━━━ Available records ━━━

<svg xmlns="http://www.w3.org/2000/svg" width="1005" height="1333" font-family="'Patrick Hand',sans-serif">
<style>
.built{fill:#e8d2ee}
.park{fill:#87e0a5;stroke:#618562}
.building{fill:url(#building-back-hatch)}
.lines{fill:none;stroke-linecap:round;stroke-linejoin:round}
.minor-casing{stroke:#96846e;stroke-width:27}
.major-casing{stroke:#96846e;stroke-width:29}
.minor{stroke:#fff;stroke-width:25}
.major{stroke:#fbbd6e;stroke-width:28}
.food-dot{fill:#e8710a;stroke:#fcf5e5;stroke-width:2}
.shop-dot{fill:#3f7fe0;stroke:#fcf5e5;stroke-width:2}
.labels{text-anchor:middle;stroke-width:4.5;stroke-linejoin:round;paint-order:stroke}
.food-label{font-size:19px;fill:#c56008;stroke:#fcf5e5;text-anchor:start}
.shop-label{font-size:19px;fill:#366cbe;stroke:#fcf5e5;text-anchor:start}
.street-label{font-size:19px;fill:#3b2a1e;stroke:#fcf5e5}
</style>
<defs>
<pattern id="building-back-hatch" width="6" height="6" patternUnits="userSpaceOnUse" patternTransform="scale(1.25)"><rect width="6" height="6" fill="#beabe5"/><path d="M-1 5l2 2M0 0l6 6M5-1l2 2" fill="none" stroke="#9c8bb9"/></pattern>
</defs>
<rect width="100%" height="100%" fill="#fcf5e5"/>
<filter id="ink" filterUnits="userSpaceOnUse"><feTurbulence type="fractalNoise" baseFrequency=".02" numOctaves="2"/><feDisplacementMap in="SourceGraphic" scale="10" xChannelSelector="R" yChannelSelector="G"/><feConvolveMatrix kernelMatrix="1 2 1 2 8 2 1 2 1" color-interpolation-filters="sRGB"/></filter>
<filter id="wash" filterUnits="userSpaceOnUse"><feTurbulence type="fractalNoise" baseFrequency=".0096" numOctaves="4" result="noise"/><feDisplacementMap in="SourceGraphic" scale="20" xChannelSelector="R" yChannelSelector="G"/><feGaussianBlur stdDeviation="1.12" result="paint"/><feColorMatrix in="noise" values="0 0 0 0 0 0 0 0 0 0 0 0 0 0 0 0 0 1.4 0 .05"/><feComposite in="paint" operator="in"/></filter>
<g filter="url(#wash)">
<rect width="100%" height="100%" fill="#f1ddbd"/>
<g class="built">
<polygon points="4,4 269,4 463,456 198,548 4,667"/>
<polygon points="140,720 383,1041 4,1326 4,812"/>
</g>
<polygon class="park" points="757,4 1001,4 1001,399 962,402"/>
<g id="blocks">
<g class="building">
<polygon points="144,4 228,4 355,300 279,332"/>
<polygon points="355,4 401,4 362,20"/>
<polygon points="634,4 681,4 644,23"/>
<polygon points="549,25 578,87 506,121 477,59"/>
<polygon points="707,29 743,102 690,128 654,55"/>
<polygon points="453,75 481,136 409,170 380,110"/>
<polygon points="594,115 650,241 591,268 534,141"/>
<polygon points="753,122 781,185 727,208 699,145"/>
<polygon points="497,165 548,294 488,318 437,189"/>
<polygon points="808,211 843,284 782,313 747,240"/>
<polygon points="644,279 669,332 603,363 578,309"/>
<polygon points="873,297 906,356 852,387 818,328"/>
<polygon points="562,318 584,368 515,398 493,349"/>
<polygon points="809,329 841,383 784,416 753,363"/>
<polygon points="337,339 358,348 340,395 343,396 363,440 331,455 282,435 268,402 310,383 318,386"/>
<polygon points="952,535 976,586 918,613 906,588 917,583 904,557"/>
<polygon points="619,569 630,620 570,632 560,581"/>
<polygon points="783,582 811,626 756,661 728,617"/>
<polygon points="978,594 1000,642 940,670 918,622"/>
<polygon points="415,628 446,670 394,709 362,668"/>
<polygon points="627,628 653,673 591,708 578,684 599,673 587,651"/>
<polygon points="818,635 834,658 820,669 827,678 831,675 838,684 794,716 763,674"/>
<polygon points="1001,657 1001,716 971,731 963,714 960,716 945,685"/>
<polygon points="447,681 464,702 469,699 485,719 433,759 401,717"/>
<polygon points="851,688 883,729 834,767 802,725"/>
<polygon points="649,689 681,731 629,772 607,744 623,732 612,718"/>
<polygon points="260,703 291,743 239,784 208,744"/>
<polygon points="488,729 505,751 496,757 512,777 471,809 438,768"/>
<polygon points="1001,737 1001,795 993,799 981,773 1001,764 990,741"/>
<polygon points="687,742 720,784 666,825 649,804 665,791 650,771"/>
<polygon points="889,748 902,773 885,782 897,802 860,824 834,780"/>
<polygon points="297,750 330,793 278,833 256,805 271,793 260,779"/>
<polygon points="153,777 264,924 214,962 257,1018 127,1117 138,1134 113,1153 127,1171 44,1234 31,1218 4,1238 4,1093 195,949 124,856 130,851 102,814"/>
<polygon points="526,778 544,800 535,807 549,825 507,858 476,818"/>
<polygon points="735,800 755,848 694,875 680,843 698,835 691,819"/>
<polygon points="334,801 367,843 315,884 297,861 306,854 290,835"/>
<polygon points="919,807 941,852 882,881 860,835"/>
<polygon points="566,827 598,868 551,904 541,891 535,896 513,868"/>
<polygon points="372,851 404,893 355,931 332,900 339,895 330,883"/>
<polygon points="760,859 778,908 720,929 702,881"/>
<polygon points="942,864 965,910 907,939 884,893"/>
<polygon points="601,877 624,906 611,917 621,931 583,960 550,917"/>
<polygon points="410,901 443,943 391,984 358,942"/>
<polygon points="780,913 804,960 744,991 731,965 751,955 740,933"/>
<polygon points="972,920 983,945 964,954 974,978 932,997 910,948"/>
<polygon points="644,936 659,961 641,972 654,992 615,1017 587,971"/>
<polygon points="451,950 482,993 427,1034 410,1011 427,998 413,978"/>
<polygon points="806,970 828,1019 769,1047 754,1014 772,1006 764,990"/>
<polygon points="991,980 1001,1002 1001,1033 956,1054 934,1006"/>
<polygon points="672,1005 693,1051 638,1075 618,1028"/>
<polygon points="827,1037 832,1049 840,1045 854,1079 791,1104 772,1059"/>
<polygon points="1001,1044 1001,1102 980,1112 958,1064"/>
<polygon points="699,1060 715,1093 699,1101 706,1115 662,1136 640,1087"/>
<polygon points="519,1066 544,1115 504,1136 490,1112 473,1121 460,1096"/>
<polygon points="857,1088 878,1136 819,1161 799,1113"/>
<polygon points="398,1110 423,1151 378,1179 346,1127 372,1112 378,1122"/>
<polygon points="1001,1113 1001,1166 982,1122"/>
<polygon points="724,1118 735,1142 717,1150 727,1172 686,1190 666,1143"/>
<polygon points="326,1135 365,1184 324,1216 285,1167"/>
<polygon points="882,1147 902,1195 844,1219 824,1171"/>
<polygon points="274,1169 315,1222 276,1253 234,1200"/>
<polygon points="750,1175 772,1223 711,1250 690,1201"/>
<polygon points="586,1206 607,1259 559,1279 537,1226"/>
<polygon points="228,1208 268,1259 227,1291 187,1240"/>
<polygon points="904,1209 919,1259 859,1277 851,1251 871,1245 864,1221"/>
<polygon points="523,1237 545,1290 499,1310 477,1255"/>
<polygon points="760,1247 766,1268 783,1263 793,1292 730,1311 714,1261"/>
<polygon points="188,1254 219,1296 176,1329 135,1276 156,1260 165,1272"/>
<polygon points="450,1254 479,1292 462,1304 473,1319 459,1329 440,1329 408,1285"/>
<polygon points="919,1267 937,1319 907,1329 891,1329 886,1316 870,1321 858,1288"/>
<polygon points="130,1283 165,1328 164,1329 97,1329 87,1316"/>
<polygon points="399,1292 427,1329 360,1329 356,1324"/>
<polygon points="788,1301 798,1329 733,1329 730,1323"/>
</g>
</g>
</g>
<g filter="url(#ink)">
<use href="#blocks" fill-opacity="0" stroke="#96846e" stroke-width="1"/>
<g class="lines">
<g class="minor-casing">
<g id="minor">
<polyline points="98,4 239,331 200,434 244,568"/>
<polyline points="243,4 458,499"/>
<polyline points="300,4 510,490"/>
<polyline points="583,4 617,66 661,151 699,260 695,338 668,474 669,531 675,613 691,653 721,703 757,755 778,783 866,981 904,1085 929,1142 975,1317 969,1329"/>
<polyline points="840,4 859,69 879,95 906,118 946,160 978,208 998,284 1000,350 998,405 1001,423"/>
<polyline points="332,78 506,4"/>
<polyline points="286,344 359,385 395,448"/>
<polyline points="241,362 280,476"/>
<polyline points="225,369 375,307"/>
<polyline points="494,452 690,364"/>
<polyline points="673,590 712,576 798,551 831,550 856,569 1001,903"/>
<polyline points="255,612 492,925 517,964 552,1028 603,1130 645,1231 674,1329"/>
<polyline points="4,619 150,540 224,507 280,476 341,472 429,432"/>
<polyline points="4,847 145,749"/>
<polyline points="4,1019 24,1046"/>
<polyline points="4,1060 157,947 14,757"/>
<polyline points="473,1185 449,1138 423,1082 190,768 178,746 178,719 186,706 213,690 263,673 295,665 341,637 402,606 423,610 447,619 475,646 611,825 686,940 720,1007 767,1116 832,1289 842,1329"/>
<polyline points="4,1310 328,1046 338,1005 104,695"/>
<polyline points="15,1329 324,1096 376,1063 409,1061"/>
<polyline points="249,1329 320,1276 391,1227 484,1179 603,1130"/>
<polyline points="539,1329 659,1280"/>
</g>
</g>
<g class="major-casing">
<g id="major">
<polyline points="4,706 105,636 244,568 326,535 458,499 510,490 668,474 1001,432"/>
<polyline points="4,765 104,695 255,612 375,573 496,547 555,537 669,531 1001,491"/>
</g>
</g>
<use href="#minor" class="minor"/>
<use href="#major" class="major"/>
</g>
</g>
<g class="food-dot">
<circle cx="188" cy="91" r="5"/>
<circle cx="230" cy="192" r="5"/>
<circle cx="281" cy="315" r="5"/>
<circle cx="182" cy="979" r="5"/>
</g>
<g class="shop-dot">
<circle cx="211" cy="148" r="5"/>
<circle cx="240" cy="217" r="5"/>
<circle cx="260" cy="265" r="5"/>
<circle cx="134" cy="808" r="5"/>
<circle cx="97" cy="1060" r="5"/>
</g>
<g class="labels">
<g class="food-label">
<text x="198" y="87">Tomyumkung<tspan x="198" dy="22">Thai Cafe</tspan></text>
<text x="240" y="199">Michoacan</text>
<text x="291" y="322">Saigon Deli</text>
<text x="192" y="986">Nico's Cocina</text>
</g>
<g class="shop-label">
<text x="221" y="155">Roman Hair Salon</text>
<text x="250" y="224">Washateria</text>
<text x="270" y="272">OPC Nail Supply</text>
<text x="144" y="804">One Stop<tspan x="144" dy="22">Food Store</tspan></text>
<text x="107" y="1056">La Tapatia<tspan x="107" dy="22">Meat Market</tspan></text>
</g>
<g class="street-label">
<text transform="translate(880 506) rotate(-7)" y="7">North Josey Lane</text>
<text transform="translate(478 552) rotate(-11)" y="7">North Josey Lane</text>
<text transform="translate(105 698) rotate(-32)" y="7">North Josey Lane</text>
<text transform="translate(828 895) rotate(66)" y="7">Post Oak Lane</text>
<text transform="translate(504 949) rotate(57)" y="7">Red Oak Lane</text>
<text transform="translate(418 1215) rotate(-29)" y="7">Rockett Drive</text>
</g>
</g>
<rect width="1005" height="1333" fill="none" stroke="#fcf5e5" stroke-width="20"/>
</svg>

━━━

Copy each line above holding "SourceGraphic".

◆ **Task response**
<filter id="ink" filterUnits="userSpaceOnUse"><feTurbulence type="fractalNoise" baseFrequency=".02" numOctaves="2"/><feDisplacementMap in="SourceGraphic" scale="10" xChannelSelector="R" yChannelSelector="G"/><feConvolveMatrix kernelMatrix="1 2 1 2 8 2 1 2 1" color-interpolation-filters="sRGB"/></filter>
<filter id="wash" filterUnits="userSpaceOnUse"><feTurbulence type="fractalNoise" baseFrequency=".0096" numOctaves="4" result="noise"/><feDisplacementMap in="SourceGraphic" scale="20" xChannelSelector="R" yChannelSelector="G"/><feGaussianBlur stdDeviation="1.12" result="paint"/><feColorMatrix in="noise" values="0 0 0 0 0 0 0 0 0 0 0 0 0 0 0 0 0 1.4 0 .05"/><feComposite in="paint" operator="in"/></filter>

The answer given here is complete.